All four of those players rank among the best defensive players ever. Duncan was very effective through much of his career at slowing the multitude of talented offensive scoring frontcourt players in the Western Conference.
During the Bulls dynasty years, it was Scottie Pippen who was usually assigned to guard the other team’s best perimeter player. In fact, it wasn’t until Pippen guarded NBA legend Magic Johnson in the 1991 NBA Finals that the Bulls were able to beat the Los Angeles Lakers.
Unlike the 1980s and 1990s, the NBA has few dominant scoring centers today. The best scorers of the past decade—players like Dwyane Wade, Lebron James, Carmelo Anthony, Vince Carter, Chris Paul, Allen Iverson, and Tracy McGrady—all operate on the wings or the point position. Hence, it is arguable that top defensive wing players like Bryant and Bowen have a bigger impact on the game if they can slow the opposing team’s best scorers and playmakers.
Regarding Kobe Bryant, his defensive impact could be seen in the 2010 NBA Finals where he held the Celtics’ best player in Rajon Rondo to by far his worst series of the playoffs. In the 2008 Olympics, Bryant guarded the best players on the opposing teams and served as the defensive catalyst for Team USA.

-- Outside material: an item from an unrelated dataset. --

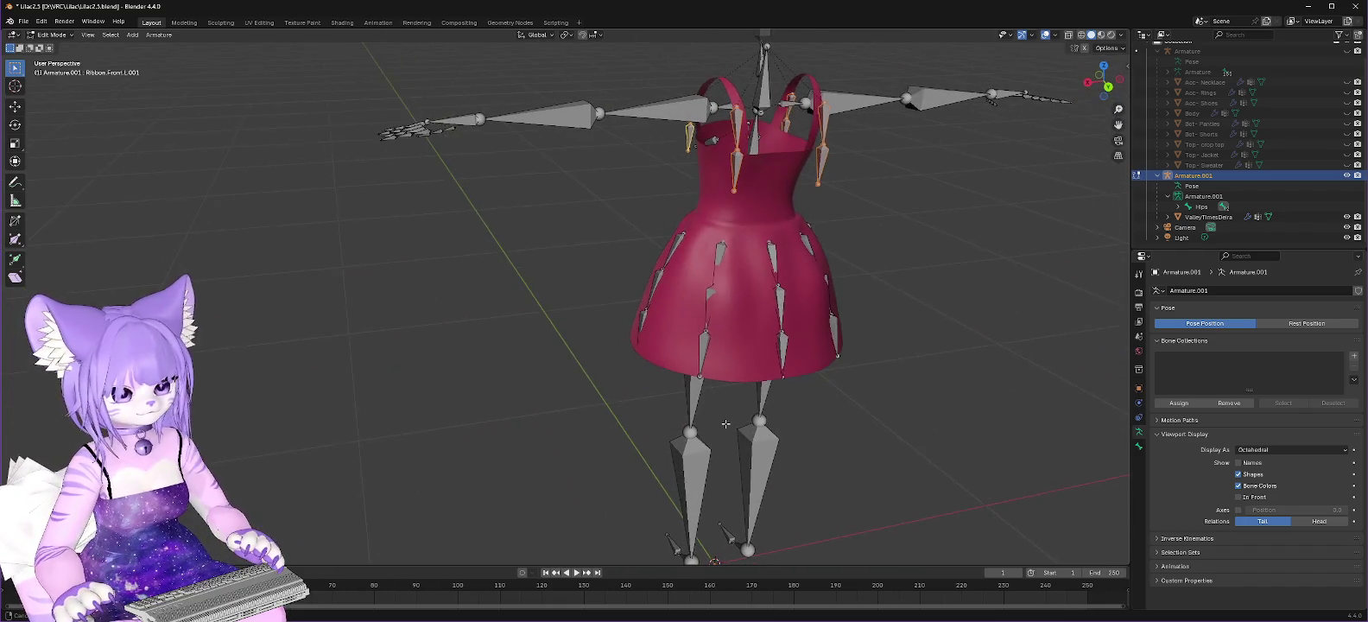
pyautogui.rightClick(720, 161)
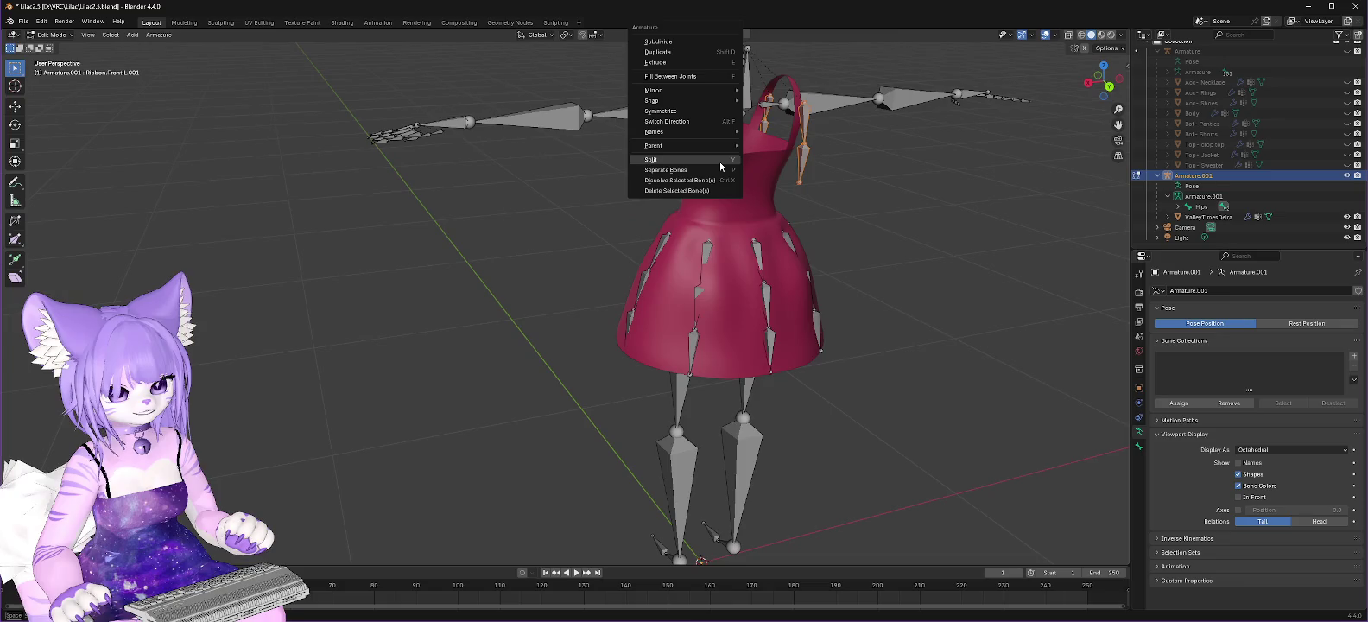
pyautogui.click(701, 195)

The problem with being convinced with leading statistic numbers, which the award nominators appear to do, is that players with unimpressive stats like Bruce Bowen can get overlooked. Steals are great if they can lead to an easy score for the team. However, if a player goes for a steal and misses the opportunity, the opposing player is often left wide open which can lead to an easy basket.
It is a shame that deserving players like Pippen, Duncan, Bryant, and Bowen have not won the Defensive Player of the Year Award. While this may be unfair, I remain hopeful that the panelists who select the award in the future will be able to recognize the defensive abilities of a wider variety of players besides centers.